Picturing her in football pads had me smiling at her answer. Of course she wanted to play football. Why not?

“Did you choose figure skating because you actually can figure skate?” she asked, tilting her head with curiosity.

“No, but I did pick it because I can skate.”

She laughed, a light, airy sound that made my chest feel strangely tight. “You’re so literal.” Then she let out a sigh, leaning back. “Which is probably better than being like me. I always have my head in the clouds.”

I was about to ask her what she meant by that when our food was placed in front of us, effectively disrupting our conversation.

“Ooh, I have another question,” she said excitedly as she picked up her fork.

I had a hunch she never ran out of things to talk about, and I found it was already becoming one of my favorite things about her. If you could have favorite things about someone you just met.

And so, for the rest of our meal we continued to ask questions, getting to know each other in a different way than I had ever done before. Her questions and easygoing personality helped me loosen up so I didn’t feel so rigid.

When we’d finished eating, we gathered our coats, standing as she put her camera bag across her body.

“Thank you for the food and for introducing me to linner,” I said with a smile.

“I’m glad you now know the greatness of a good linner,” she smiled back. “And thank you again for saving me.”

“Glad I was in the right place at the right time.”

I didn’t hear Belle’s reply as movement from behind her caught my eye.

Two men at the bar were whispering and pointing at me.

They must have been wondering if I was really Holden Prescott, and for some reason I still didn’t want Belle to know who I was.

We’d had an amazing time together, and I wanted it to remain exactly this way in my memory.

Just two strangers who had randomly met and enjoyed a meal together.

I searched the restaurant for a way to hide or escape. Christmas decorations dripped from every available surface, and when my eyes landed on some nearby mistletoe hanging from an archway, I took the chance without another thought.

Grabbing Belle by the arm I tugged her the few feet we needed to be directly under the mistletoe. They wouldn’t interrupt me if I was in the middle of kissing a woman, right?

Belle looked surprised by my sudden movements. I glanced up at the mistletoe, her gaze following mine. When her eyes returned to mine, they widened. That was the only warning I gave her before pulling her body close and pressing my mouth against hers.

Her body froze in my arms but quickly loosened as her arms crept around my neck, her lips catching up to mine.

I had meant for the kiss to be brief, a way to keep some possible fans from being able to identify me or—worse—come over to meet me.

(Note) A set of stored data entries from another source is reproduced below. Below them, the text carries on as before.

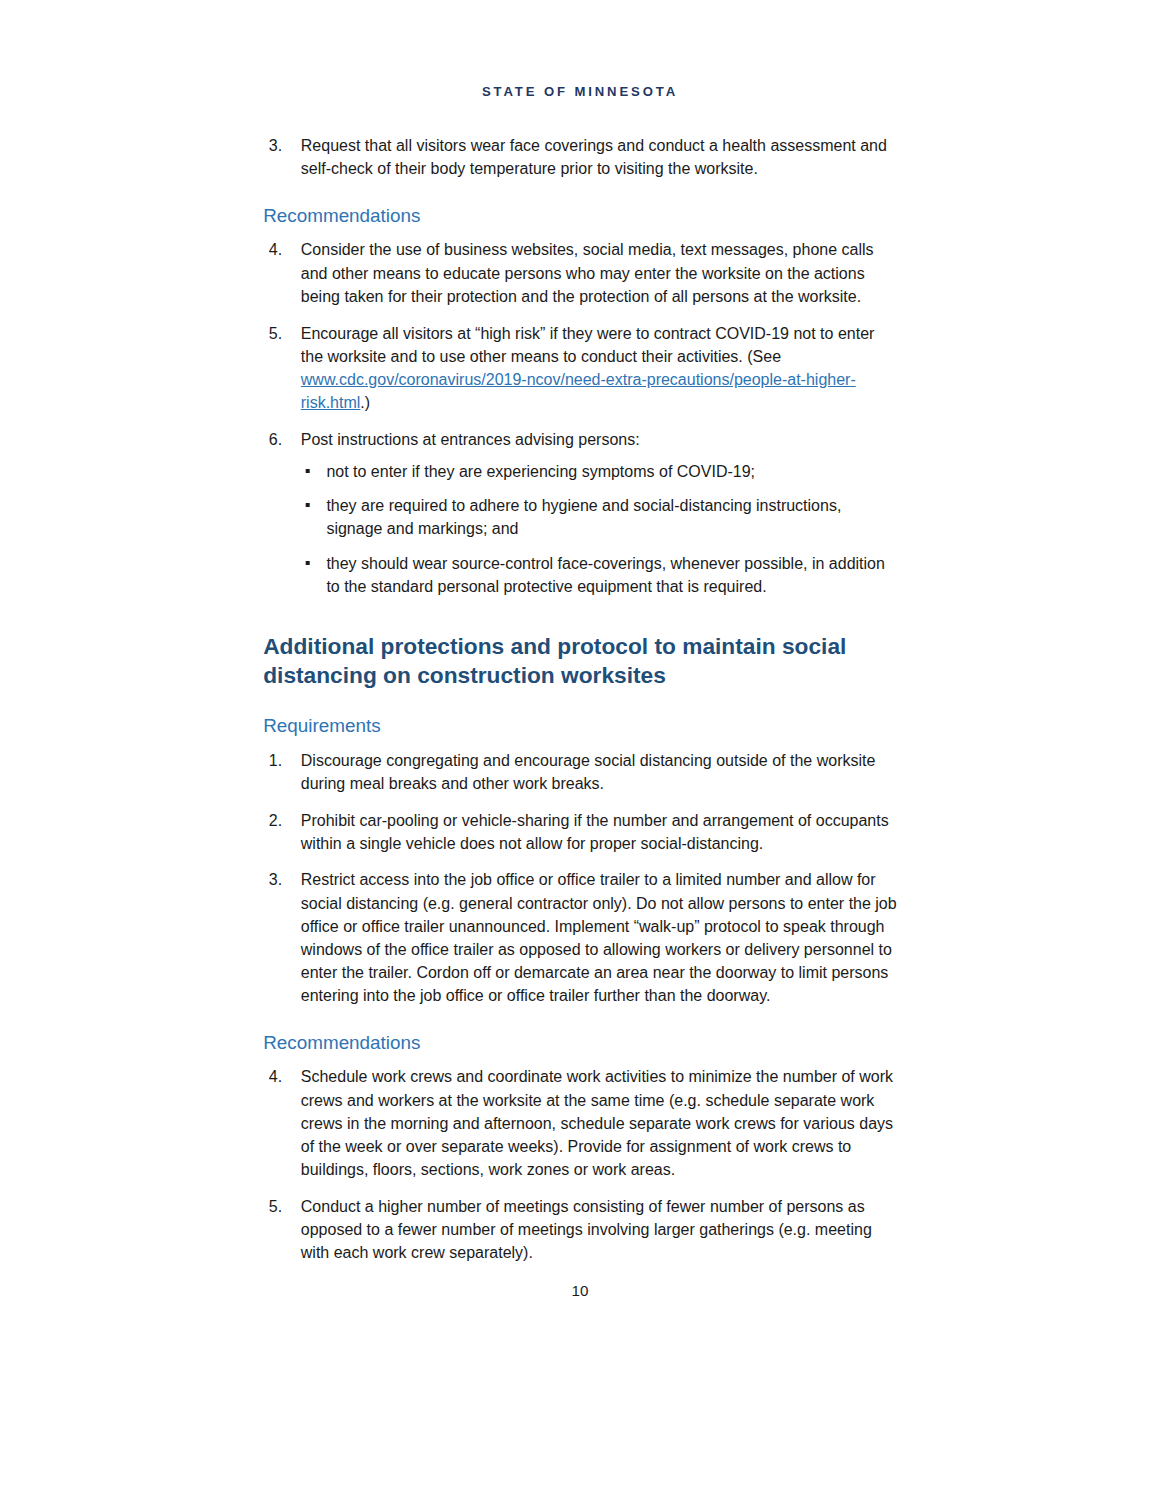State of Minnesota
3. Request that all visitors wear face coverings and conduct a health assessment and self-check of their body temperature prior to visiting the worksite.
Recommendations
4. Consider the use of business websites, social media, text messages, phone calls and other means to educate persons who may enter the worksite on the actions being taken for their protection and the protection of all persons at the worksite.
5. Encourage all visitors at “high risk” if they were to contract COVID-19 not to enter the worksite and to use other means to conduct their activities. (See www.cdc.gov/coronavirus/2019-ncov/need-extra-precautions/people-at-higher-risk.html.)
6. Post instructions at entrances advising persons:
not to enter if they are experiencing symptoms of COVID-19;
they are required to adhere to hygiene and social-distancing instructions, signage and markings; and
they should wear source-control face-coverings, whenever possible, in addition to the standard personal protective equipment that is required.
Additional protections and protocol to maintain social distancing on construction worksites
Requirements
1. Discourage congregating and encourage social distancing outside of the worksite during meal breaks and other work breaks.
2. Prohibit car-pooling or vehicle-sharing if the number and arrangement of occupants within a single vehicle does not allow for proper social-distancing.
3. Restrict access into the job office or office trailer to a limited number and allow for social distancing (e.g. general contractor only). Do not allow persons to enter the job office or office trailer unannounced. Implement “walk-up” protocol to speak through windows of the office trailer as opposed to allowing workers or delivery personnel to enter the trailer. Cordon off or demarcate an area near the doorway to limit persons entering into the job office or office trailer further than the doorway.
Recommendations
4. Schedule work crews and coordinate work activities to minimize the number of work crews and workers at the worksite at the same time (e.g. schedule separate work crews in the morning and afternoon, schedule separate work crews for various days of the week or over separate weeks). Provide for assignment of work crews to buildings, floors, sections, work zones or work areas.
5. Conduct a higher number of meetings consisting of fewer number of persons as opposed to a fewer number of meetings involving larger gatherings (e.g. meeting with each work crew separately).
10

But as soon as my lips had touched Belle’s, all thoughts of anyone else disappeared.

She was warm and soft, and I wondered if I’d ever experienced a kiss quite like this before as our mouths melded together in a perfect fit.

The longer we kissed, the more I knew the answer was definitely no.

Even with our coats on, the heat between us seemed to burn through me. My hand snaked up her back, finally reaching the strands of her silky hair before landing on the side of her neck.

A rational part of my brain was telling me to stop or at least slow things down, that I was kissing a woman I had met mere hours ago and to whom I hadn’t given a fair chance to say no or stop me from kissing her.

But if the way she was responding was any indication of how much she was enjoying herself, I assumed she was enjoying and wanting this kiss as much as I was.

But still, we were in a public restaurant.

Her hand slid into my hair, which had me almost losing focus again. But no, I needed to stop. We were strangers—strangers who would never see each other again. It wouldn’t be right to keep this kiss going on any longer. Plus, I was sure management would be kicking us out soon if we didn’t stop.

I broke the kiss, staring down at her. The look on her face seemed to be one of bewilderment and shock. I didn’t have time to figure out exactly how she was feeling, for fear of either kissing her again or from her wanting more from me than I could give.

I lightly caressed my thumb along her jaw, memorizing her and this moment. “Goodbye, Belle.”

And with that, I took a step back before turning and walking out of the restaurant.